A company in China has claimed to have built the first earthquake-proof home from materials manufactured entirely from a 3D printer.
The technology typically uses a digital process to produce an object as a single finished product by creating ‘layers’ of material.
The major innovative breakthrough here is that Beijing-based construction firm HuaShang Tengda has been able to print on-site using Class C30 concrete – a standard building material – in one non-stop session lasting 45 days.
This is remarkable since the convention of 3D printing used in construction usually involves the constituent elements of the building being produced one at a time then pieced together.

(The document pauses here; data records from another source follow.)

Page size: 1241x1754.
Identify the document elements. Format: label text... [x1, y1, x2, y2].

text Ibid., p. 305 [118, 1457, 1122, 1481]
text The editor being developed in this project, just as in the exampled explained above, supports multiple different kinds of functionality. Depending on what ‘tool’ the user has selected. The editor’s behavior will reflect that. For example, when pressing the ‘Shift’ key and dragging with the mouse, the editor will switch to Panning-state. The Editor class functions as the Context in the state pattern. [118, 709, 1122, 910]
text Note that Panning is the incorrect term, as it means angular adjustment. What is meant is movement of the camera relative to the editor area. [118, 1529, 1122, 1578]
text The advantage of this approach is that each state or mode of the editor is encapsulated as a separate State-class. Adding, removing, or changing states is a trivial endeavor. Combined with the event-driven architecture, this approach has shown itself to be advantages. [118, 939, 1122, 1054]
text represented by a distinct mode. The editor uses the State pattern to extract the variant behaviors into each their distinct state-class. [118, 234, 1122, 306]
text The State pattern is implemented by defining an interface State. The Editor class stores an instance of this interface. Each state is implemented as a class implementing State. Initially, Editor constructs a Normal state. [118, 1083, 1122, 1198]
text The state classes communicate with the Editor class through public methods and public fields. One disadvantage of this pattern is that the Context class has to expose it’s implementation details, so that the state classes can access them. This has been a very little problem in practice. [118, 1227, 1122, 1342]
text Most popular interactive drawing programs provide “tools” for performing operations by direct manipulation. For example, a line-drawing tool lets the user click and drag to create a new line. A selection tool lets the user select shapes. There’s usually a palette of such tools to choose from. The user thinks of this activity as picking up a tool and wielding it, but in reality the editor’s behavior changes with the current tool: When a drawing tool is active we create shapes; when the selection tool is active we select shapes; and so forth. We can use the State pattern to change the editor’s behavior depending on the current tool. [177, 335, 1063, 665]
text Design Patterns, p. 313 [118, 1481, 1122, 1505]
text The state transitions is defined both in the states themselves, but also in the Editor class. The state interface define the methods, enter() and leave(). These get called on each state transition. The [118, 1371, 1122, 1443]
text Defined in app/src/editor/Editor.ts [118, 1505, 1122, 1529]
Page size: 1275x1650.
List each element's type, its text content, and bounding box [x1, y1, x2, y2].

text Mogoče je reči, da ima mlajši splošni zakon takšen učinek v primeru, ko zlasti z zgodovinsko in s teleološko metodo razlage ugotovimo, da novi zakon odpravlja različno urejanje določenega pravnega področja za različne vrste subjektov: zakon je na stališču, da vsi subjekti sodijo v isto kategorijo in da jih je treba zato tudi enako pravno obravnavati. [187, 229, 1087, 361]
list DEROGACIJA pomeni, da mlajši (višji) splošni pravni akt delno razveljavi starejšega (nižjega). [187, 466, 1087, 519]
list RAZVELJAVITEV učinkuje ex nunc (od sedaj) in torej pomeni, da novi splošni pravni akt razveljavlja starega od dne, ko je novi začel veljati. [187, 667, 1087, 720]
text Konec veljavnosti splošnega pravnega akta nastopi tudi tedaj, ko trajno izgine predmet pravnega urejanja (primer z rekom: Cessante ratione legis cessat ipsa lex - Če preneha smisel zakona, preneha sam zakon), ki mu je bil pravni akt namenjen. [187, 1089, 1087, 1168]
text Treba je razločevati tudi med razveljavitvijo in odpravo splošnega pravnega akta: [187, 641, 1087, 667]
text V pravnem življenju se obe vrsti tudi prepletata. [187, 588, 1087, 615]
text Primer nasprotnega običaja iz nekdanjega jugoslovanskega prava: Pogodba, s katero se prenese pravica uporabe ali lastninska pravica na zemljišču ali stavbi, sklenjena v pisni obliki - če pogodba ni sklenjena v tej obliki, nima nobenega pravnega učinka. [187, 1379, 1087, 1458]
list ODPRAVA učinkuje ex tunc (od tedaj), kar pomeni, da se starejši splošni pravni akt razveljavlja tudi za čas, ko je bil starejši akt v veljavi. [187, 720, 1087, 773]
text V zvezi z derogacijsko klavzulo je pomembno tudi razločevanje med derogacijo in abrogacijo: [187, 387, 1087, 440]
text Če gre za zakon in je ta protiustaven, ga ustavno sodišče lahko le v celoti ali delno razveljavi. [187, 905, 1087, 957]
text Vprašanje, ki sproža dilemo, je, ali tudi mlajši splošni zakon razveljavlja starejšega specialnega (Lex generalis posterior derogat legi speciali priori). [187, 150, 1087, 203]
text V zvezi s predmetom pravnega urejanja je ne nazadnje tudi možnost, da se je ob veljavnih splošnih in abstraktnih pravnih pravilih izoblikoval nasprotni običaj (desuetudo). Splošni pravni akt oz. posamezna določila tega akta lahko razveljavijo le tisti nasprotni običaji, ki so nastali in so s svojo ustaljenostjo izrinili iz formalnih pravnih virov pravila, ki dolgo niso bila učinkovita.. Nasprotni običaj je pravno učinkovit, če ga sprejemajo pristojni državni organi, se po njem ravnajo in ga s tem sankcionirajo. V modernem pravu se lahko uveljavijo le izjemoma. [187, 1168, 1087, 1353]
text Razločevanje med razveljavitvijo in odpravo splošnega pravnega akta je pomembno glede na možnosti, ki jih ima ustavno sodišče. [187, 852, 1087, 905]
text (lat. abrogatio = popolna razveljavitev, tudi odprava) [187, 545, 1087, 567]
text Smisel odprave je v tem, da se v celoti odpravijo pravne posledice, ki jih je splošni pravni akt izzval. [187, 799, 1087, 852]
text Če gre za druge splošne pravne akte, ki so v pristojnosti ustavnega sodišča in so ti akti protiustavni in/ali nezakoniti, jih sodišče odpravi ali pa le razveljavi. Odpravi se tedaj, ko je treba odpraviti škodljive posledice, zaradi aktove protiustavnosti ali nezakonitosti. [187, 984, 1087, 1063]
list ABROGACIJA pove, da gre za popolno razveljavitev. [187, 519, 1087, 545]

In this project, situated in the Tongzhou District of Beijing, the makers began by creating the basic form of the building – its frame, all the plumbing, and of course the reinforced steel rods used in any concrete pour – known as rebars.
Then the 3D printer, which uses two print heads, ‘layered’ the concrete over the framework metre by metre.
Approximately 20 tonnes of concrete was used to finish the two story ‘villa’ which boasts walls that are 250 cm thick, a floor space of 400 metres, and 2.7 metre high ceilings.
HuaShang Tengda claims that these specs and others make the house able to withstand an earthquake of 8.0 on the Richter scale.
Its major cosmetic features include two forward turret-like ‘towers’ each capped by pointed circular cone domes and a rough texture to the grey finish of the exterior.
The unique technology used by HuaShang Tengda was produced by their own technicians, including the custom-built software.
The company announced to media that the process they used for the Tongzhou villa could just as easily be scaled to produce a high rise and even be apt for adventurous architecture where a conventional approach to construction is not feasible.
3D ‘printed’ homes are gaining considerable traction in the construction and design space China and Europe observers say.
Amongst the advantages for stakeholders is not only the time saved in the building process but the minimal contribution traditional trades people have in the process, saving on labour costs.